Jakarta, TopBusiness – Badan Standardisasi Nasional (BSN) bersama dengan PT Pupuk Sriwidjaja (PUSRI) telah melakukan kolaborasi strategis dalam rangka meningkatkan daya saing produk Usaha Kecil dan Menengah (UKM) di Indonesia. Kerjasama ini bertujuan untuk memberikan dukungan kepada para pelaku UKM agar dapat mengembangkan produk mereka dengan standar dan memenuhi kebutuhan pasar domestik maupun internasional.
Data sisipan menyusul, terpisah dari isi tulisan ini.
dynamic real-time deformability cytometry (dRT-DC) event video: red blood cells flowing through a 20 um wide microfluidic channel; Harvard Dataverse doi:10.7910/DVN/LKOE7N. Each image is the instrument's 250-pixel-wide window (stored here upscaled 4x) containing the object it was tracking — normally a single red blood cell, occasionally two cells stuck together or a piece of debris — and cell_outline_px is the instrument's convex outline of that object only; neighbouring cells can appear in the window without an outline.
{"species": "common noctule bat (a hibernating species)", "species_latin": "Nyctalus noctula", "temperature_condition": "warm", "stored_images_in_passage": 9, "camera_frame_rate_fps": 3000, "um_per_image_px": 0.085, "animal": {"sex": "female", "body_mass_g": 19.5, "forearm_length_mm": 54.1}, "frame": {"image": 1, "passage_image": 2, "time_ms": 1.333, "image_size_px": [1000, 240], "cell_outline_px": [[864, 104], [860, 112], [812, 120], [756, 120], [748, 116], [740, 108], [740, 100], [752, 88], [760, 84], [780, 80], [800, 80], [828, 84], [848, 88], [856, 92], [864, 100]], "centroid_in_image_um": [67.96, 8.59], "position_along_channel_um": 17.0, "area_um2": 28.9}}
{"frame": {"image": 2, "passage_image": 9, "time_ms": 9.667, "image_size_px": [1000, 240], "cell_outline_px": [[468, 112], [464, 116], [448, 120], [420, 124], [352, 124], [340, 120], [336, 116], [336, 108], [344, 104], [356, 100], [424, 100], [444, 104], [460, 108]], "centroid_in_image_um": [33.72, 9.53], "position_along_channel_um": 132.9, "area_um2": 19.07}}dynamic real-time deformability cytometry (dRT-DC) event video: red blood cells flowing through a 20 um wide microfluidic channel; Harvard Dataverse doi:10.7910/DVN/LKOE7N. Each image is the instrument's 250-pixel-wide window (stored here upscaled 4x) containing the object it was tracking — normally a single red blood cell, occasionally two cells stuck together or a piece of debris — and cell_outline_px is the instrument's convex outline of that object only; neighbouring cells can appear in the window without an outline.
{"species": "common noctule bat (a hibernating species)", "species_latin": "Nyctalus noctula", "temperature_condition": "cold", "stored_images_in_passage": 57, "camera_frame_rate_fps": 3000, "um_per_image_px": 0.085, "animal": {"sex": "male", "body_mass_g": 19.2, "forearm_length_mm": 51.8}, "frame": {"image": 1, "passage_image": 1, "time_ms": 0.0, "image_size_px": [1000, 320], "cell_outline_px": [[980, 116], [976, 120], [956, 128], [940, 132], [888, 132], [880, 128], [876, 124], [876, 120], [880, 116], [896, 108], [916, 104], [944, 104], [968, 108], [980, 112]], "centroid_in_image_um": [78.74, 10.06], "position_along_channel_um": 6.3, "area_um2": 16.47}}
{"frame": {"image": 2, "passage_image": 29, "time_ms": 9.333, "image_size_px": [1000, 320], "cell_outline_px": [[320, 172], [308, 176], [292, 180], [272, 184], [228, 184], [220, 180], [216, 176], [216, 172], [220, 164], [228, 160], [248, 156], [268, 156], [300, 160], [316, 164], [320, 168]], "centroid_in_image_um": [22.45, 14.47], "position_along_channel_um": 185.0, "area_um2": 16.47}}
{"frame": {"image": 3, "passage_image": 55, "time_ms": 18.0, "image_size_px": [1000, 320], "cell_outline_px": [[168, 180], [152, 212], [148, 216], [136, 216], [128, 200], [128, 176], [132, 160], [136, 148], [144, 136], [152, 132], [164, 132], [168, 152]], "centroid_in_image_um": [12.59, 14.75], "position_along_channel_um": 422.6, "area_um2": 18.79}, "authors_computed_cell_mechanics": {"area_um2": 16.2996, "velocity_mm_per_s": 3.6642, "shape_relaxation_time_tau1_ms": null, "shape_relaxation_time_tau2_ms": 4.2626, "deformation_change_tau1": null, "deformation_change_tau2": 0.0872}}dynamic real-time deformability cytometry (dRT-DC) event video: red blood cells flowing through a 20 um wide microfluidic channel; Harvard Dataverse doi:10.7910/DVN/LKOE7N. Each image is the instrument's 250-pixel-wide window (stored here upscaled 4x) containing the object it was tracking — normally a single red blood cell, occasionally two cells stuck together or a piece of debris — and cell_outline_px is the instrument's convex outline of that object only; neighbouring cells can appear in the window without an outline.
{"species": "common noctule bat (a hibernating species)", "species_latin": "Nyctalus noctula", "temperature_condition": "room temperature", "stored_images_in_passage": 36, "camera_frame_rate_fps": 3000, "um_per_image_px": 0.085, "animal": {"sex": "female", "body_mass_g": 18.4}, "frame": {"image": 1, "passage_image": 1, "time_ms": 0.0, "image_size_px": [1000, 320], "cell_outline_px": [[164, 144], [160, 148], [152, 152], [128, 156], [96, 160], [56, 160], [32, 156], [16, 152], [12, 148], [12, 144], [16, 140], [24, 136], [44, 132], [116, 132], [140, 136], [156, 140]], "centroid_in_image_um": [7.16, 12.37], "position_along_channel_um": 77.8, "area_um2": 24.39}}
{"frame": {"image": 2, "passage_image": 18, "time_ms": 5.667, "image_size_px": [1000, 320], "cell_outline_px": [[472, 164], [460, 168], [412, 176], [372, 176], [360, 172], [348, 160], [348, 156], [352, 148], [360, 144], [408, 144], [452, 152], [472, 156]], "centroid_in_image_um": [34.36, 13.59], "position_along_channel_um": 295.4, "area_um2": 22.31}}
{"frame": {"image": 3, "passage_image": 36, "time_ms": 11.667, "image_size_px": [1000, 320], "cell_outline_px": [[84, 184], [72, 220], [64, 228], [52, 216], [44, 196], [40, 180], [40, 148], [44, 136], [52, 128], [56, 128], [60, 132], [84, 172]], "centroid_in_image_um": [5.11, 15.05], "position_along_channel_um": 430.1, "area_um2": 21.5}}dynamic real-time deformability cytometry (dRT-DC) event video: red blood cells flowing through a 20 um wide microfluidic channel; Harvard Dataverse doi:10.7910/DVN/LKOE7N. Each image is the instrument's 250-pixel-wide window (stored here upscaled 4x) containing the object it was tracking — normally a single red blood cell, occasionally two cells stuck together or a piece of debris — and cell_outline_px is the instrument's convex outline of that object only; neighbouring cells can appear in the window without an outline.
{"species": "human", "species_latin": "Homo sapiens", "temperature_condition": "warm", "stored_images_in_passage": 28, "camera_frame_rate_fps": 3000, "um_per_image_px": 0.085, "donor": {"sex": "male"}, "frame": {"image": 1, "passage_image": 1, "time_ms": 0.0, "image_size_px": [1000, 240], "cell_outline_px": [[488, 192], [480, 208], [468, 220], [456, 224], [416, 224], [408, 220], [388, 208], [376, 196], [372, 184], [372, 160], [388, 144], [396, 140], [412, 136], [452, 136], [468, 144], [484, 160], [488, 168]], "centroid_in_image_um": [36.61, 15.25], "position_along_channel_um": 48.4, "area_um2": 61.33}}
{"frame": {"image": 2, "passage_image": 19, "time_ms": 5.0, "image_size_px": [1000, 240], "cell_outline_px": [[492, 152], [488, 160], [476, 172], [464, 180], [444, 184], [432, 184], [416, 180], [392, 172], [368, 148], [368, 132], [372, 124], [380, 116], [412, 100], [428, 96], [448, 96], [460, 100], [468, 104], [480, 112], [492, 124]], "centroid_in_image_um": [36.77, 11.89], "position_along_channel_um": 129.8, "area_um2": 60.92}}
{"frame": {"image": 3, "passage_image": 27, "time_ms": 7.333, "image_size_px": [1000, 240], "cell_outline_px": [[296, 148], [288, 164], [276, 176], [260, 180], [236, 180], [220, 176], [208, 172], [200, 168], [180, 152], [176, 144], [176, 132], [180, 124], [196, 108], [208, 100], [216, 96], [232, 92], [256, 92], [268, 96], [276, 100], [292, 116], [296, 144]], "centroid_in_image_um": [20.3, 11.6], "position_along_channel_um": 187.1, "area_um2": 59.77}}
Pada tahun 2024, dalam rangka realisasi kolaborasi tersebut, Badan Standardisasi Nasional (BSN) bekerja sama dengan Pupuk Sriwidjaja (PUSRI) melalui TJSL PUSRI meluncurkan program pembinaan dan fasilitasi sertifikasi Standar Nasional Indonesia (SNI) untuk Usaha Kecil dan Menengah (UKM) Rumah Kain yang memproduksi songket. Kegiatan ini bertujuan untuk memberikan pelatihan dan pendampingan kepada pelaku UKM di sektor tenun songket agar dapat memperoleh sertifikasi SNI, yang akan membantu mereka meningkatkan kualitas produk dan membuka peluang pasar yang lebih luas, baik di dalam maupun luar negeri.
Program pembinaan penerapan dan fasilitasi sertifikasi SNI ini berupa serangkaian pelatihan teknis mengenai penerapan standar kualitas produk songket, pengelolaan usaha yang efisien, dan pemahaman mengenai pentingnya sistem manajemen mutu untuk konsistensi produk sesuai SNI. Para pelaku UKM yang mengikuti program ini diharapkan dapat memproduksi songket yang tidak hanya berkualitas tinggi, tetapi juga memiliki daya tarik bagi konsumen global, sekaligus meningkatkan kesejahteraan ekonomi masyarakat daerah.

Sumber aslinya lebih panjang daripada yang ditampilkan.